1. Always have your Blackberry exposed. No one will know you’re a Blackberry user if you keep the device in your pocket, briefcase, or purse. You need to have it outside for all to see and awe at how much of an important person you are. We recommend using the holster and clipping it to your front belt which provides the most exposure. Having the device on your front side also has a secondary benefit where users are forced to stare down at your pants area. If one tries to avoid looking down at your crotch area then you need to thrust your hips forward a few inches, but not too far that someone will file a HR complaint against you.

2. Accessorize, accessorize, accessorize. It’s not just enough to make non-Blackberry users jealous; you will also need to make your counterparts jealous. Just like they say in fashion, accessories make the outfit you need to do the same with your Blackberry. First we recommend downloading some programs to your new device, Magmic’s Texas Hold’em King is a good start because you need to practice your Hold’em skills which you picked up because ESPN said it was the next cool thing. Second is to buy the most expensive Bluetooth headset. If you’re Blackberry doesn’t support Bluetooth then you need to upgrade immediately because that means your Blackberry is at least 6 months old and you can’t be carrying something that old around. Finally, the ultimate accessory is to buy yourself a car with a Bluetooth kit, we recommend a BMW 3-series Cabriolet for maximum exposure. There’s no need to buy a more expensive BMW because we all know you probably can’t afford it and most girls think a bimmer is a bimmer.

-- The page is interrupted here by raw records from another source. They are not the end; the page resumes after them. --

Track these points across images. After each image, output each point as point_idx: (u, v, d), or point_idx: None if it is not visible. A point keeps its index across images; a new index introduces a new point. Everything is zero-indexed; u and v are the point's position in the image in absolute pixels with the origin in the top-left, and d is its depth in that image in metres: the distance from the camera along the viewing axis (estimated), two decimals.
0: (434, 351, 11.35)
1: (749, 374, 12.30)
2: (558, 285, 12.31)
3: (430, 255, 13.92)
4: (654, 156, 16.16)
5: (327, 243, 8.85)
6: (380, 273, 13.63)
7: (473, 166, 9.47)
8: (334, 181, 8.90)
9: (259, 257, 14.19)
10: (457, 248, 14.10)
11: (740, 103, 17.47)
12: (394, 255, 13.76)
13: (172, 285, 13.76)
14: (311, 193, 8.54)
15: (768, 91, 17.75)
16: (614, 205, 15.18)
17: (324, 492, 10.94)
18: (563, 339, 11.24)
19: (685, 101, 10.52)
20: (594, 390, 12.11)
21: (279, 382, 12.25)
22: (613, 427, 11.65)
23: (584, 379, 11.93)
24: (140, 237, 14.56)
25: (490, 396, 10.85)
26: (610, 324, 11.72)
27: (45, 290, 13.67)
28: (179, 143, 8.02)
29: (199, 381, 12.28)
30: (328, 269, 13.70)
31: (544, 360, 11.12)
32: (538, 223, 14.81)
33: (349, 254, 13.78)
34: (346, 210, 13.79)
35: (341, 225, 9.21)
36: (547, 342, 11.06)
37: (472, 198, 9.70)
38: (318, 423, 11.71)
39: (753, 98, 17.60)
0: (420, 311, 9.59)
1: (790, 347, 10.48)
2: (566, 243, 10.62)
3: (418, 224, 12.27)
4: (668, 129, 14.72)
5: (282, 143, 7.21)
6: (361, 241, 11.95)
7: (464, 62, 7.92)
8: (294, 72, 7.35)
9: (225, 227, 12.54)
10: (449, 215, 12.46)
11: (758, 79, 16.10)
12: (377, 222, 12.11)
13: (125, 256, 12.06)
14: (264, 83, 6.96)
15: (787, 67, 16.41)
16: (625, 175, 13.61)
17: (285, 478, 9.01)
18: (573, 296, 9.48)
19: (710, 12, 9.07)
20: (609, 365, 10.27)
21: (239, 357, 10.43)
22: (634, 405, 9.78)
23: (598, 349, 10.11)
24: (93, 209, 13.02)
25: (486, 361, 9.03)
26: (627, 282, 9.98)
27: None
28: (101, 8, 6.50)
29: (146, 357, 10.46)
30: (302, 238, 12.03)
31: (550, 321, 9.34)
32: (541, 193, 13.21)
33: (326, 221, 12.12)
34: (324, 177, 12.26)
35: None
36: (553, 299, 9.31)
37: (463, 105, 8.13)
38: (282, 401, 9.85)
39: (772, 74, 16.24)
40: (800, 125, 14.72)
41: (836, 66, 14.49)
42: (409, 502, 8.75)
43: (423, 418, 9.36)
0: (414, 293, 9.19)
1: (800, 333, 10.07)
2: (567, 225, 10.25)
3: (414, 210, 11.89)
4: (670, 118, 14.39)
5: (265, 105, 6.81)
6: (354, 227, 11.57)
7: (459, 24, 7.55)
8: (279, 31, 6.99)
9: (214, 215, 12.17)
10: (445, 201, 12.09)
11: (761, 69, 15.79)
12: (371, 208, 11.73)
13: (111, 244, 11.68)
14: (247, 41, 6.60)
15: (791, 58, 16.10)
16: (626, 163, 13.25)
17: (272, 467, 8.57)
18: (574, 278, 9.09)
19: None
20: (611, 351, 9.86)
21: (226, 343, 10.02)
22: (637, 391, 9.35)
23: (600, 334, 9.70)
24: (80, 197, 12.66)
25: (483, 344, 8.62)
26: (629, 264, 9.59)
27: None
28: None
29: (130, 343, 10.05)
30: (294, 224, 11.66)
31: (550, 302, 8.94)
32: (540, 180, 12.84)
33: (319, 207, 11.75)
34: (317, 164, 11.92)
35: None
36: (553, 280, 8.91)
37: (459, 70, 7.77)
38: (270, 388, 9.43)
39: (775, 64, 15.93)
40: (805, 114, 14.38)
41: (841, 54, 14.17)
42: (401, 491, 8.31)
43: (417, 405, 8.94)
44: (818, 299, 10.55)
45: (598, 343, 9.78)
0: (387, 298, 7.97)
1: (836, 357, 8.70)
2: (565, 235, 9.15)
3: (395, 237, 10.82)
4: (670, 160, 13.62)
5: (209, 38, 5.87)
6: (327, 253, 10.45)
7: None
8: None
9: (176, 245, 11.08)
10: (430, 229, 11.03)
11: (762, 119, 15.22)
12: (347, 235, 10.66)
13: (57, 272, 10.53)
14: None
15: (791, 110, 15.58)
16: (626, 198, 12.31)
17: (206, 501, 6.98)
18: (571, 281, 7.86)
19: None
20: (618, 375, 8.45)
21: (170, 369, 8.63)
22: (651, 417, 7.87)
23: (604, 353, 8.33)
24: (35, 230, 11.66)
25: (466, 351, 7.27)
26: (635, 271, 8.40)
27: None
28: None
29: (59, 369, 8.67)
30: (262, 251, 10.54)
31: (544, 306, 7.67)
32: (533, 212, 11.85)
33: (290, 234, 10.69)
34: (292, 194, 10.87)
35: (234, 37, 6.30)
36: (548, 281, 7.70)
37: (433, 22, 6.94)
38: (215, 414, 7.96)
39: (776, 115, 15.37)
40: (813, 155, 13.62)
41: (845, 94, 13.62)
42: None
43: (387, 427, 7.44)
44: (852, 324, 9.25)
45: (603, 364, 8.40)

3. When replying to emails make sure to hint that you’re somewhere other than your desk. One of the major reasons people buy Blackberrys is the ability to read and write email anywhere there’s a signal. Something like,‘Hey Jim, I’ll send you the TPS report when I get back in, just need to finish some work on my 40-ft yacht.’.

4. When around other Blackberry users make sure to have your Blackberry out as well, even though you have no emails. You can’t let other Blackberry users have all the fun, so when they start typing away, you need to type even faster. If you’re in an area with many Blackberry users then you need to step it up even more. The best way is to start yelling obscenities at your Blackberry, something like ‘Damn you Bob, you just cost me millions of dollars because you didn’t short XXX stock’.

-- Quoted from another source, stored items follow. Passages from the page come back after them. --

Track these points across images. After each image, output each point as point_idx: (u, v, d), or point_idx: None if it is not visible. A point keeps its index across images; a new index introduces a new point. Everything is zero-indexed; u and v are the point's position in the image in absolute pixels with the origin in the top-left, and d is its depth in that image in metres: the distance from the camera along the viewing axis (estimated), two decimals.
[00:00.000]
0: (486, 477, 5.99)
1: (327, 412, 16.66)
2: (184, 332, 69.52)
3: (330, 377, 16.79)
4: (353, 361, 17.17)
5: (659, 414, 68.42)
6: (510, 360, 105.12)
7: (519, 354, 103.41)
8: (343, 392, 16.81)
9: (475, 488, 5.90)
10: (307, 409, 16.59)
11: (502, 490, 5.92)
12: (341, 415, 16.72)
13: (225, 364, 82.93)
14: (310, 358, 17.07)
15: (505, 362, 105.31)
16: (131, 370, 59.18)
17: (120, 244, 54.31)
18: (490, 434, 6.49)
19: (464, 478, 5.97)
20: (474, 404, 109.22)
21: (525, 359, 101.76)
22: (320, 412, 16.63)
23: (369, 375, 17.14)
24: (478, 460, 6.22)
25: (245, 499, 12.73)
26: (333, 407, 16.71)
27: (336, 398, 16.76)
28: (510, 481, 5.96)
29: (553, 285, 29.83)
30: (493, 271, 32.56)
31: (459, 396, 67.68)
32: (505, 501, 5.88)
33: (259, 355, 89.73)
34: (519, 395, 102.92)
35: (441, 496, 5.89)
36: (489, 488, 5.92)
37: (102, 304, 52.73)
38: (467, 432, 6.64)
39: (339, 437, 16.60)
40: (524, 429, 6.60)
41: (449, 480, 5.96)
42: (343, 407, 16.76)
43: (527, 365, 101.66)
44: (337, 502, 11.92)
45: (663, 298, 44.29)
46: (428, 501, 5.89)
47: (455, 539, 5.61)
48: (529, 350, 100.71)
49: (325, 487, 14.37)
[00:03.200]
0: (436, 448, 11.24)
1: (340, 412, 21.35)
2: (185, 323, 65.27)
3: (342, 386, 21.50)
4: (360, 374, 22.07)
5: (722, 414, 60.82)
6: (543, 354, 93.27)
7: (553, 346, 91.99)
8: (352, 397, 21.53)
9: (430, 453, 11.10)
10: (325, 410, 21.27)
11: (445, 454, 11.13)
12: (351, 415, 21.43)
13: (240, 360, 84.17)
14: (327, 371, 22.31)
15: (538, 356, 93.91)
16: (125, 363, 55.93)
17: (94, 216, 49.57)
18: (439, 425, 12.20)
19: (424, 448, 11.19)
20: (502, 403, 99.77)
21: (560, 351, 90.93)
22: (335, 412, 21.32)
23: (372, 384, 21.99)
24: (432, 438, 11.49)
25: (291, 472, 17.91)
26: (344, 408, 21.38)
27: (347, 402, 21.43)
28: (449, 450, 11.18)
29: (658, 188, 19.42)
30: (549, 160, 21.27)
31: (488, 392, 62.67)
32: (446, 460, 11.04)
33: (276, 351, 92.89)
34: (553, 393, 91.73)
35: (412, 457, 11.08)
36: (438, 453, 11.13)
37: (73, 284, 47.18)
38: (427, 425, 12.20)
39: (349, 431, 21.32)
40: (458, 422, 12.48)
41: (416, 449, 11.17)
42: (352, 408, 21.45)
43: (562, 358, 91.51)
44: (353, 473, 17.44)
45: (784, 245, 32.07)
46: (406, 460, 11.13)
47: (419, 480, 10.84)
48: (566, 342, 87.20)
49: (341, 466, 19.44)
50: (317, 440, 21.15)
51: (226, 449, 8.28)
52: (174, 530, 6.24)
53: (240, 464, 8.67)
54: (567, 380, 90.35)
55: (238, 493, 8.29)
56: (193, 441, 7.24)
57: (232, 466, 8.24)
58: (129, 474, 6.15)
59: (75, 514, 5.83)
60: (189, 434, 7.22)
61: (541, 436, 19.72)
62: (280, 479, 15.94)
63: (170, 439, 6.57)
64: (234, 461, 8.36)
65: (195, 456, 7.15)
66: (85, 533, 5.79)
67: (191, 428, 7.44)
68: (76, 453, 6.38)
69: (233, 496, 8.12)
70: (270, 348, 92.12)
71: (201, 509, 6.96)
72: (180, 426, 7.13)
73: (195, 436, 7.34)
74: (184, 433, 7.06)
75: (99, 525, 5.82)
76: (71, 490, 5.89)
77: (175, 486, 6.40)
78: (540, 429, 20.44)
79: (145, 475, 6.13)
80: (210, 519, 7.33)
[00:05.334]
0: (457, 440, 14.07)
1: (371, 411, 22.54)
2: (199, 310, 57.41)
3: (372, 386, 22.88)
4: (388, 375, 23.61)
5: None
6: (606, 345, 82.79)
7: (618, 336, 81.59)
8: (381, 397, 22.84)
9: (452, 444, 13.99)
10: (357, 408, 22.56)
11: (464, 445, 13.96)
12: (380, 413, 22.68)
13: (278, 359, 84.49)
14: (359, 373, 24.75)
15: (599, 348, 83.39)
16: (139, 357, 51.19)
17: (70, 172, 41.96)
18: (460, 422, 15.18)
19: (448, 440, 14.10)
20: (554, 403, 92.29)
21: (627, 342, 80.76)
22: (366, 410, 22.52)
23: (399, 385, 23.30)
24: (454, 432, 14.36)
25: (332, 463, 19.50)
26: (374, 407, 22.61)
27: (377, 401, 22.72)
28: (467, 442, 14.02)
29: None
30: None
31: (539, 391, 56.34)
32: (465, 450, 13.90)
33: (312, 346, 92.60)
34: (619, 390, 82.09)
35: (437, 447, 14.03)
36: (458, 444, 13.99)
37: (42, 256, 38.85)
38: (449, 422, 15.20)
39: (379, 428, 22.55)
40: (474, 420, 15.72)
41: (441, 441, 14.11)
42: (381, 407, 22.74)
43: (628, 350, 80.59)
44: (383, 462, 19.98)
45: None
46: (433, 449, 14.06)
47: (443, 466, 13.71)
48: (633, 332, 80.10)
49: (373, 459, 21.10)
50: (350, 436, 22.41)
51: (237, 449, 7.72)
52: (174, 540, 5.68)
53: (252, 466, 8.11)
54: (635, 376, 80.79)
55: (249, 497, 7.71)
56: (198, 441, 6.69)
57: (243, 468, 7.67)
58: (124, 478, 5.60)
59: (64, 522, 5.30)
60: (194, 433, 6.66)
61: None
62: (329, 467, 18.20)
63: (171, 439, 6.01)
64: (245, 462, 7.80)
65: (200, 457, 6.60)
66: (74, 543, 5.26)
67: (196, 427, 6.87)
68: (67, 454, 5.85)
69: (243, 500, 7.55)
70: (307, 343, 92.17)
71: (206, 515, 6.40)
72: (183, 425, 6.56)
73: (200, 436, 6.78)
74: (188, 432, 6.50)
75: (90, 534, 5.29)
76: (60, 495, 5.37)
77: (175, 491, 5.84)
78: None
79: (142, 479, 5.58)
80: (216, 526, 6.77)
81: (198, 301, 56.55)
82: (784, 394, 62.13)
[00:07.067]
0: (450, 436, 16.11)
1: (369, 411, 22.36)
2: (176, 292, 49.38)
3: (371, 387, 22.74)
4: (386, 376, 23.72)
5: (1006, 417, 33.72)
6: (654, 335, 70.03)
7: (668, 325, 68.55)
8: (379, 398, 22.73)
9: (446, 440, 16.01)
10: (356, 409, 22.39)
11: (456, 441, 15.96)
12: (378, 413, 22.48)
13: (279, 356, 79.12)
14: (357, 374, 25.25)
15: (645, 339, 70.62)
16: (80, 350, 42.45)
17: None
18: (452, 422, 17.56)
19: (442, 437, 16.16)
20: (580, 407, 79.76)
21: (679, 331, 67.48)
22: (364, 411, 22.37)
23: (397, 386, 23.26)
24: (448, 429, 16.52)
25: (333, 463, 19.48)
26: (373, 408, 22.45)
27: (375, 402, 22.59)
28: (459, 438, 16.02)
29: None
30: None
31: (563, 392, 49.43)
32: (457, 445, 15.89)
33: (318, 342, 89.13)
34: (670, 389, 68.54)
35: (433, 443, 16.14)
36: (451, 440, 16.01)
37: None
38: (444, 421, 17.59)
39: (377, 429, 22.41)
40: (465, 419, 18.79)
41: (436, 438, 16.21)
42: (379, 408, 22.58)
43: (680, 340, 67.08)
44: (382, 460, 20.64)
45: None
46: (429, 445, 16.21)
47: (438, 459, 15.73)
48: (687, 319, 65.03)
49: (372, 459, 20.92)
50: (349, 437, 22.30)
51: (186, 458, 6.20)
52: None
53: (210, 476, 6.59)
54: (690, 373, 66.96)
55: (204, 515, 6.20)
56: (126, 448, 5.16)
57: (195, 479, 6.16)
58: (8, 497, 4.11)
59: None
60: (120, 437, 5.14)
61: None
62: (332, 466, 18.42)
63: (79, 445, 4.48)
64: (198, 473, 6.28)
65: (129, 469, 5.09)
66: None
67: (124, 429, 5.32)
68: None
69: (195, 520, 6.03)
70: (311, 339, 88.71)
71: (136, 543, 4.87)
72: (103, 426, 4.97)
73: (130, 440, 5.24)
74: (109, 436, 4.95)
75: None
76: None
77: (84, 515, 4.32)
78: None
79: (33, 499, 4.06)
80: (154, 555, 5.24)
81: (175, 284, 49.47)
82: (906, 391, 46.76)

5. Never ever change the default Blackberry signature. By this time everyone in the world even Mike Lazaridis and Jim Balsillie knows you’re a Blackberry user but you can’t let up. Actually, there’s only one other signature that you can change it to, and that is:

‘Sent from one of my many Blackberry handhelds …’

  • matt
    This is brilliant,I totally agree!
  • sent from blackberry
    Game on ha ha love it
  • maya the b
    This is the MOST HYSTERICAL POST EVER!!! I concur! and I also admit, proudly, that I fit the above description! LOL
  • Jim
    I know this article is suppose to be satire but I seriously see a lot of truth to it, especially the one where others will pull out their Blackberry when they see another Blackberry user.

    Overall pretty funny stuff.
  • jj
    relax Mr. Serious Guy. It's all in fun. Not everything can be as serious as you all the time. Lighten up you fool.
  • Keith Adest
    This article is a waste. Is there really nothing to report about?